We have transition matrix
$$P = \begin{bmatrix} 
1 - \sqrt{x} & \sqrt{x}\\
\frac{1}{2} & \frac{1}{2}
\end{bmatrix} = \begin{bmatrix} 
1 & -2\sqrt{x}\\
1 & 1
\end{bmatrix} \begin{bmatrix} 
1 & 0\\
0 & \frac{1}{2}-\sqrt{x}
\end{bmatrix} \begin{bmatrix} 
\frac{1}{1 + 2\sqrt{x}} & \frac{2\sqrt{x}}{1 + 2\sqrt{x}}\\
-\frac{1}{1 + 2\sqrt{x}} & \frac{1}{1 + 2\sqrt{x}}
\end{bmatrix},$$
so
\begin{align*}
X_1 &= \begin{bmatrix}
\frac{1}{2}\\
\frac{1}{2}
\end{bmatrix}\\
\implies X_i = X_1^TP^{i-1} &= \begin{bmatrix}
\frac{1}{2}\\
\frac{1}{2}
\end{bmatrix}^T \begin{bmatrix} 
1 & -2\sqrt{x}\\
1 & 1
\end{bmatrix} \begin{bmatrix} 
1 & 0\\
0 & \left (\frac{1}{2}-\sqrt{x}\right )^{i-1}
\end{bmatrix} \begin{bmatrix} 
\frac{1}{1 + 2\sqrt{x}} & \frac{2\sqrt{x}}{1 + 2\sqrt{x}}\\
-\frac{1}{1 + 2\sqrt{x}} & \frac{1}{1 + 2\sqrt{x}}
\end{bmatrix}\\
&= \begin{bmatrix}
\frac{1 - \left (\frac{1}{2} - \sqrt{x} \right )^i}{1 + 2\sqrt{x}}\\
\frac{2\sqrt{x} + \left (\frac{1}{2} - \sqrt{x} \right )^i}{1 + 2\sqrt{x}}
\end{bmatrix}
\end{align*}
Thus,
\begin{align*}
\mathbb{E}[X_i] &= \frac{2\sqrt{x} + \left (\frac{1}{2} - \sqrt{x} \right )^i}{1 + 2\sqrt{x}}\\
\implies E_n(x) = \mathbb{E}[M] &= \left ( \frac{3}{4} + x \right ) \left (\sum_{i = 1}^n \frac{2\sqrt{x} + \left (\frac{1}{2} - \sqrt{x} \right )^i}{1 + 2\sqrt{x}}\right ) - nx\\
&= \left ( \frac{3}{4} + x \right ) \left (\frac{(4nx + 1) + 2(n - 1)\sqrt{x} - 2\left (\frac{1}{2} - \sqrt{x}\right )^{n+1}}{\left (1 + 2\sqrt{x}\right )^2}\right ) - nx\\
&= \left ( \frac{3}{4} + x \right ) \left (\frac{1 - 2\sqrt{x} - 2\left (\frac{1}{2} - \sqrt{x}\right )^{n+1}}{\left (1 + 2\sqrt{x}\right )^2}\right ) + \frac{n\left (3\sqrt{x} - 2x \right )}{2 + 4\sqrt{x}}
\end{align*}
Thus as $n \to \infty$, the total profit is infinite as long as $3\sqrt{x} > 2x$, i.e. $x > 0$.

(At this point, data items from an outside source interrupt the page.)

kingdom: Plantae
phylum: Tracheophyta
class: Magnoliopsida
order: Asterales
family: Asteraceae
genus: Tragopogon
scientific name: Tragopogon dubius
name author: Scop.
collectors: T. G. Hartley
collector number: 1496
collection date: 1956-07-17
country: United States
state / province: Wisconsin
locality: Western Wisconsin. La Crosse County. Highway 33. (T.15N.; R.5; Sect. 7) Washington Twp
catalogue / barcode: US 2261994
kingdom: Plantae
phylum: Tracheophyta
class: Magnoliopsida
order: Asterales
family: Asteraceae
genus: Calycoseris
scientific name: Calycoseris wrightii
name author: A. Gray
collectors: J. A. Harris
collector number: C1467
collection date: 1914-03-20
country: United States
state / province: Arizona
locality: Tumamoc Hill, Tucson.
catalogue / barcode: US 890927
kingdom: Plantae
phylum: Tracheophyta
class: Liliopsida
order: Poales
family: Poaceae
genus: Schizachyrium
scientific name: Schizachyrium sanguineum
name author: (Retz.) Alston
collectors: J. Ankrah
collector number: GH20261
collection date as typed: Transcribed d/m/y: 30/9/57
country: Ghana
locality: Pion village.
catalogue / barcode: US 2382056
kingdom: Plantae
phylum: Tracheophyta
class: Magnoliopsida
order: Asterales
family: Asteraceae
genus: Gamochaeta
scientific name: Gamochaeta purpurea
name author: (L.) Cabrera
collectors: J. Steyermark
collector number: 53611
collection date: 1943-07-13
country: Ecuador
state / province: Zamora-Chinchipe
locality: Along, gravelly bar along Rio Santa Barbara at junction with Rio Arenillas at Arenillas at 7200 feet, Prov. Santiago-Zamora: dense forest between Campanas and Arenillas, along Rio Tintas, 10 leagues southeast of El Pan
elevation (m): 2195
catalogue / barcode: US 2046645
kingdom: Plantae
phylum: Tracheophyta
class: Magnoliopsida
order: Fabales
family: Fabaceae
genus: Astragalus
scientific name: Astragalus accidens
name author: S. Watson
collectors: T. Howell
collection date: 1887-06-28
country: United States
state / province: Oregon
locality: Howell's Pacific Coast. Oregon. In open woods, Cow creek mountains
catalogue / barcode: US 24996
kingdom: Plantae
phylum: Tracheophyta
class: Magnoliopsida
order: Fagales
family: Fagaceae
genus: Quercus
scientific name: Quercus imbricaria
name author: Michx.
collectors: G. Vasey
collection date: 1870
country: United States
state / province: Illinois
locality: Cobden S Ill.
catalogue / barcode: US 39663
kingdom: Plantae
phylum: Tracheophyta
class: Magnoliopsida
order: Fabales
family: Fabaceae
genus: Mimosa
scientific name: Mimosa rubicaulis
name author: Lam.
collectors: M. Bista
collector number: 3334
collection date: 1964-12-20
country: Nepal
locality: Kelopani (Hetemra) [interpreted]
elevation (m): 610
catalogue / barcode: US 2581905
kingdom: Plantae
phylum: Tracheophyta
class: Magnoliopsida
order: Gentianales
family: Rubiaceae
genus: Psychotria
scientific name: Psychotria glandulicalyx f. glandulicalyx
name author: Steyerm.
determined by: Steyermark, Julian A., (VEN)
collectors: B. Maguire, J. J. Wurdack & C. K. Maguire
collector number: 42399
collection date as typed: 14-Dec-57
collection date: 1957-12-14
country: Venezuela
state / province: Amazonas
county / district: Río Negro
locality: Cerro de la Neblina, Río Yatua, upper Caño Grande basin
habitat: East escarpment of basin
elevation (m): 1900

On the other hand, if we wanted to maximise the eventual daily profit then we go back to our distribution for $X_i$ and take $i \to \infty$ to get $X = \begin{bmatrix}
\frac{1}{1 + 2\sqrt{x}}\\
\frac{2\sqrt{x}}{1 + 2\sqrt{x}}
\end{bmatrix}$, so the expected profit made is $\left (\frac{3}{4} + x\right )\mathbb{E}[X] - x = \frac{3\sqrt{x} - 2x}{2 + 4\sqrt{x}}$, which is maximised when $x = \frac{1}{4}$.
Therefore, to maximise daily profit, the club should spend $250$ pounds.